Oczywiście mamy problem. Nie ulega wątpliwości, że jest zagrożenie niemałe, ale nie panikowałbym stwierdzeniem, że walczymy o utrzymanie cywilizacji. Po pierwsze z tym problemem musi uporać się Ameryka, to od nich się zaczęło i niestety oni są współtwórcami tego problemu. Po drugie, państwa starej Unii, szczególnie te, które przez wieki kolonizowały kraje afrykańskie, powinny poczuć się również do załatwienia sprawy, kasowało się, czytaj doiło z ich dóbr, to teraz nadszedł czas wyrównania rachunków. Fanatyków islamskich trzeba moim zdaniem zlikwidować w sposób zdecydowany przy zastosowaniu bardzo drastycznych militarnych środków, a rozwiązania systemowe dane państwa powinny zastosować według własnych priorytetów, tradycji czy nawet religii i tu państwa postkolonialne powinny wyłożyć środki na odbudowę według „wyzwolonych” państw, bez oczekiwań zadość uczynienia. Taka forma kupienia spokoju na świecie. Innego rozwiązania nie widzę.
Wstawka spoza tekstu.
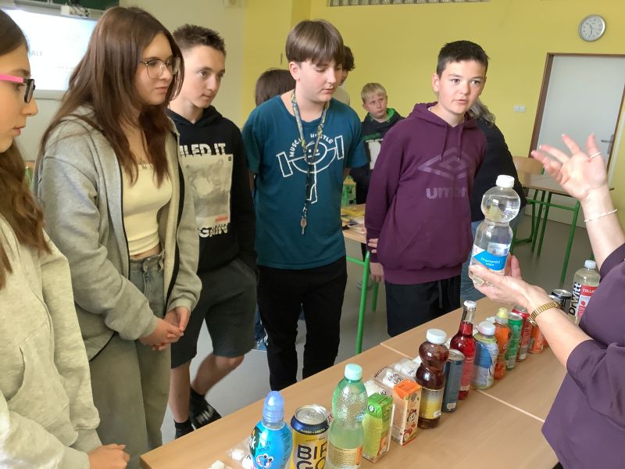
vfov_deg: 45.4
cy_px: 234
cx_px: 312
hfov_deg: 58.4
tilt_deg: -14.6
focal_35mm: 31
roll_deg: -3.6
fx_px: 560
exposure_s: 1/50
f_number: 2.4
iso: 160
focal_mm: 3.3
Czy lewica jest na skraju swojego bytu, czy raczej jest to okres przejściowy?
Tylko i wyłącznie przejściowy, tak jak wspomniałem wcześniej, lewica była jest i będzie, zwłaszcza teraz, kiedy ludzie budzą się z hipnozy raju na zielonej wyspie Tuska i Kopacz, kiedy widzą jak nasi „gospodarze” rozdysponowują środkami unijnymi i nie tylko, które to my będziemy spłacać. SLD jeszcze będzie przeproszone przez tych, co teraz sobie używają.

W tym roku mia 25 lat samorządu. Jaki stan samorządu po 25 latach?
Nie jest źle, gdyby rząd nie przeszkadzał, byłoby bardzo dobrze, mam tu na myśli upartyjnianie stanowisk, co jednocześnie tworzy patologię układów i sitw na szczeblu lokalnym i nad tym trzeba będzie popracować.

Czy jest pan zdania, że należałoby prowadzić kadencyjności prezydentów, burmistrzów i wójtów miast?
Myślę, że można by się pokusić o dwukadencyjność. Skupiłbym się jednak bardziej na zwiększeniu obywatelskiej kontroli i transparentności urzędów.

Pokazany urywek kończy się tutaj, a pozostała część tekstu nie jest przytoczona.